**PROMPT 1:**
Copy the entries verbatim, covering the stretch from the first entry through the line that contains "Dallas: 2:59 -> 3:00".

Poor Poor Paul () is a 2003 Russian historical drama film. It is a biopic of Czar Paul I of Russia and the final film of the historical trilogy of Vitaly Melnikov "The Empire. The Beginning".

Plot
...The cold November of 1796. Empress Catherine the Great who undividedly ruled Russia for 34 years has died. The throne goes back to her son Paul I - a nervous and impetuous middle aged man, who is a captive of his own illusions. Deciding to change almost everything what he inherited from his unloved mother, Paul attracts supporters, one of whom is Count Peter Pahlen. He is an intelligent and calculating courtier who thanks to the boundless trust of the emperor gathers immense power in his hands. Pahlen initially supports Paul's reforms but then the situation changes...

The highest nobility in Russia, fueled by the money of England is extremely unhappy with the innovations of Paul I. One after another plots against him are conspired. Distraught by the suspicion directed towards him and fearing for his life, Paul punishes the innocent and the guilty, but this can not save the unfortunate emperor. The main conspiracy against Paul involves his own sons, Alexander and Constantine, and its general command is carried out by Count Pahlen! Paul eventually falls in total despair after he learns of such a comprehensive betrayal, he ceases to resist and the doomed man awaits the conspirators-murderers in his bedroom at the Mikhailovsky Castle ...

**RECORD EXCERPTS:**
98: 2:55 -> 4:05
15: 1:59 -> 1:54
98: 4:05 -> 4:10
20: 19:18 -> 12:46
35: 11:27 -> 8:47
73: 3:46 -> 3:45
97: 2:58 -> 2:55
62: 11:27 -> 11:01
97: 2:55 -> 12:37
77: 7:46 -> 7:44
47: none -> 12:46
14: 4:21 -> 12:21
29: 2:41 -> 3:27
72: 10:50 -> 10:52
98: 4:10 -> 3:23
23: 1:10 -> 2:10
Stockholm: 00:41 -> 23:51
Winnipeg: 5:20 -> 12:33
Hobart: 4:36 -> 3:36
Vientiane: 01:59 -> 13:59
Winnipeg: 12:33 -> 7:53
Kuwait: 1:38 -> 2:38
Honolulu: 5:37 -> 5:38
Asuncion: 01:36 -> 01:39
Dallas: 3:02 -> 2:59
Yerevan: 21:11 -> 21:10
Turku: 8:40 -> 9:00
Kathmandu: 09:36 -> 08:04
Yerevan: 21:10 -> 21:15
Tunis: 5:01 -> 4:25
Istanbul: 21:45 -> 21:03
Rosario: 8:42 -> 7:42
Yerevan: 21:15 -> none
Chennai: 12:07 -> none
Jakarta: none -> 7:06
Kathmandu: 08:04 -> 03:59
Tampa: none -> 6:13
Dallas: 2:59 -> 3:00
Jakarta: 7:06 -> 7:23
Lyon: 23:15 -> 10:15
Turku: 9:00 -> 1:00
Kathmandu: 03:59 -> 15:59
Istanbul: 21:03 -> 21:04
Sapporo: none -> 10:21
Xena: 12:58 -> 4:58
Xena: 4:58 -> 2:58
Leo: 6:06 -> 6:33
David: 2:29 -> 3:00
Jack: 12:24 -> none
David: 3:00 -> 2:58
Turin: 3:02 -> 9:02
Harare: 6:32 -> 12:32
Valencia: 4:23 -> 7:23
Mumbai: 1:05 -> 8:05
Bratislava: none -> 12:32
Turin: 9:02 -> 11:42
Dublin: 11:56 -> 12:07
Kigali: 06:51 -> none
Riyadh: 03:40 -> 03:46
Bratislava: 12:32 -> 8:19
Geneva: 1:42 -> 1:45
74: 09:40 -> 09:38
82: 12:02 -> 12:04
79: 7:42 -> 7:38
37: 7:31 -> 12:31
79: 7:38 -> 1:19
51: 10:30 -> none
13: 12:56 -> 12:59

**PROMPT 2:**
Repeat word for word the stretch of the film summary from "The highest nobility" through "Mikhailovsky Castle ...".

**RIGHT ANSWER 1:**
98: 2:55 -> 4:05
15: 1:59 -> 1:54
98: 4:05 -> 4:10
20: 19:18 -> 12:46
35: 11:27 -> 8:47
73: 3:46 -> 3:45
97: 2:58 -> 2:55
62: 11:27 -> 11:01
97: 2:55 -> 12:37
77: 7:46 -> 7:44
47: none -> 12:46
14: 4:21 -> 12:21
29: 2:41 -> 3:27
72: 10:50 -> 10:52
98: 4:10 -> 3:23
23: 1:10 -> 2:10
Stockholm: 00:41 -> 23:51
Winnipeg: 5:20 -> 12:33
Hobart: 4:36 -> 3:36
Vientiane: 01:59 -> 13:59
Winnipeg: 12:33 -> 7:53
Kuwait: 1:38 -> 2:38
Honolulu: 5:37 -> 5:38
Asuncion: 01:36 -> 01:39
Dallas: 3:02 -> 2:59
Yerevan: 21:11 -> 21:10
Turku: 8:40 -> 9:00
Kathmandu: 09:36 -> 08:04
Yerevan: 21:10 -> 21:15
Tunis: 5:01 -> 4:25
Istanbul: 21:45 -> 21:03
Rosario: 8:42 -> 7:42
Yerevan: 21:15 -> none
Chennai: 12:07 -> none
Jakarta: none -> 7:06
Kathmandu: 08:04 -> 03:59
Tampa: none -> 6:13
Dallas: 2:59 -> 3:00

**RIGHT ANSWER 2:**
The highest nobility in Russia, fueled by the money of England is extremely unhappy with the innovations of Paul I. One after another plots against him are conspired. Distraught by the suspicion directed towards him and fearing for his life, Paul punishes the innocent and the guilty, but this can not save the unfortunate emperor. The main conspiracy against Paul involves his own sons, Alexander and Constantine, and its general command is carried out by Count Pahlen! Paul eventually falls in total despair after he learns of such a comprehensive betrayal, he ceases to resist and the doomed man awaits the conspirators-murderers in his bedroom at the Mikhailovsky Castle ...